At the forum on Sunday, the candidates responded in consistent “Yes, and” fashion to questions about housing, development, historic preservation and education.
Hanif, who has the endorsement of the Working Families Party, noted that she would be the council’s first Muslim woman member if elected, and earned several instances of applause when rallying the attendees to their progressive values. She argued that the district, which has no public housing developments, needs to include NYCHA in its development plans.
West, who was endorsed by the Democratic Socialists of America, described himself as a one-time aspiring policy insider who was frustrated by opacity in city government. He earned his largest rounds of applause after suggesting the city import European rules that discourage landlords from sitting on empty commercial space and enforce affordable housing in new developments.
Schneider was the only candidate to go on the offensive, accusing Hanif of reversing her position on an issue of top importance to some in attendance: whether to expand, for a third time, the Park Slope Historic District. Hanif did not respond directly to Schneider, instead calling for the district to double down on "equity."
There are otherwise few policy differences between the candidates: They all oppose a proposed plan to rezone a large area in Gowanus, though for different reasons, and stress the importance of adding protections for small businesses to the district.
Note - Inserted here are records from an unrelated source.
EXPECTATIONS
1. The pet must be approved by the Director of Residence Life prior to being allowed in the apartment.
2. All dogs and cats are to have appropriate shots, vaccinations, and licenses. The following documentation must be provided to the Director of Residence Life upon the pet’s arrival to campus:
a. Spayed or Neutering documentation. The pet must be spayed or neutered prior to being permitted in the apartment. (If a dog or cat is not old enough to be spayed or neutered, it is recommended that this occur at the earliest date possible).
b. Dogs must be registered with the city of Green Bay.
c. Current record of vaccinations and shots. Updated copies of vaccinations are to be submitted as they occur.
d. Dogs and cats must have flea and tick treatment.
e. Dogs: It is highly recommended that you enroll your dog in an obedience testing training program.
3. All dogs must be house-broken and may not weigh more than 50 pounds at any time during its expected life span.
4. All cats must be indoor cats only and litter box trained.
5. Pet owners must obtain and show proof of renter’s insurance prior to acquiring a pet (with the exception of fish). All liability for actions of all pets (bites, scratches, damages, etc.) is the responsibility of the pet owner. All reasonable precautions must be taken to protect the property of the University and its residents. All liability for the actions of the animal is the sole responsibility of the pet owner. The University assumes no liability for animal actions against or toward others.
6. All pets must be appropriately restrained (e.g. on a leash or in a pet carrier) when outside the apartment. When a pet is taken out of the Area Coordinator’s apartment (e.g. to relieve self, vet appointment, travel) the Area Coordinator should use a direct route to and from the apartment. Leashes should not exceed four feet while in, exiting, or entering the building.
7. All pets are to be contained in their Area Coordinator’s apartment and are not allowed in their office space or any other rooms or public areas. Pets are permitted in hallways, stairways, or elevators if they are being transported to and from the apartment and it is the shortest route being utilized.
“You can’t find the ideological differences between the major candidates in this district without an electron microscope,” Stavisky said. “The question is, who is best able to convince their constituents that they can execute those priorities.”
‘This is a different election’
One potential wild card in the race is the support of the Orthodox families that live in the northern edge of Borough Park, one of the city’s most densely Hasidic neighborhoods. Voters in that community typically mark down candidates endorsed by their rabbinic leaders.
Ezra Friedlander, a Hasidic lobbyist who lives in the district, said he is voting for Hanif because she signaled to him an understanding of the nuances of Orthodox Jewish life, which Friedlander attributed to her being raised as a religious Muslim.
“She understood the financial hardship that entails, she understands kosher food,” he said. “You’re talking about someone who doesn't need a textbook to understand the lifestyle challenges for an Orthodox Jewish family.”
Schneider also has connections to Borough Park through family and friends, putting him in contention for rabbinic endorsements, which have not been released for the race.
So far, residents say, no one candidate has made their progressive pitches better than the rest.
“I don't think anyone’s broken through yet,” said Ezana Bocresion, the president of the Cobble Hill Association.
Yet residents say they have rarely seen such intensity in a council race, which they only expect to build into June.
“People are trying to get the vote out, people are knocking on doors, people are putting pamphlets under doors,” Bocresion said. “You get a sense that this is a different election. New York City is undergoing a lot of change, and you feel that.”
Editor's note: A previous version of this article misstated the name of the group that organized the candidate forum. It is the Park Slope Civic Council, not the Park Slope Civic Center.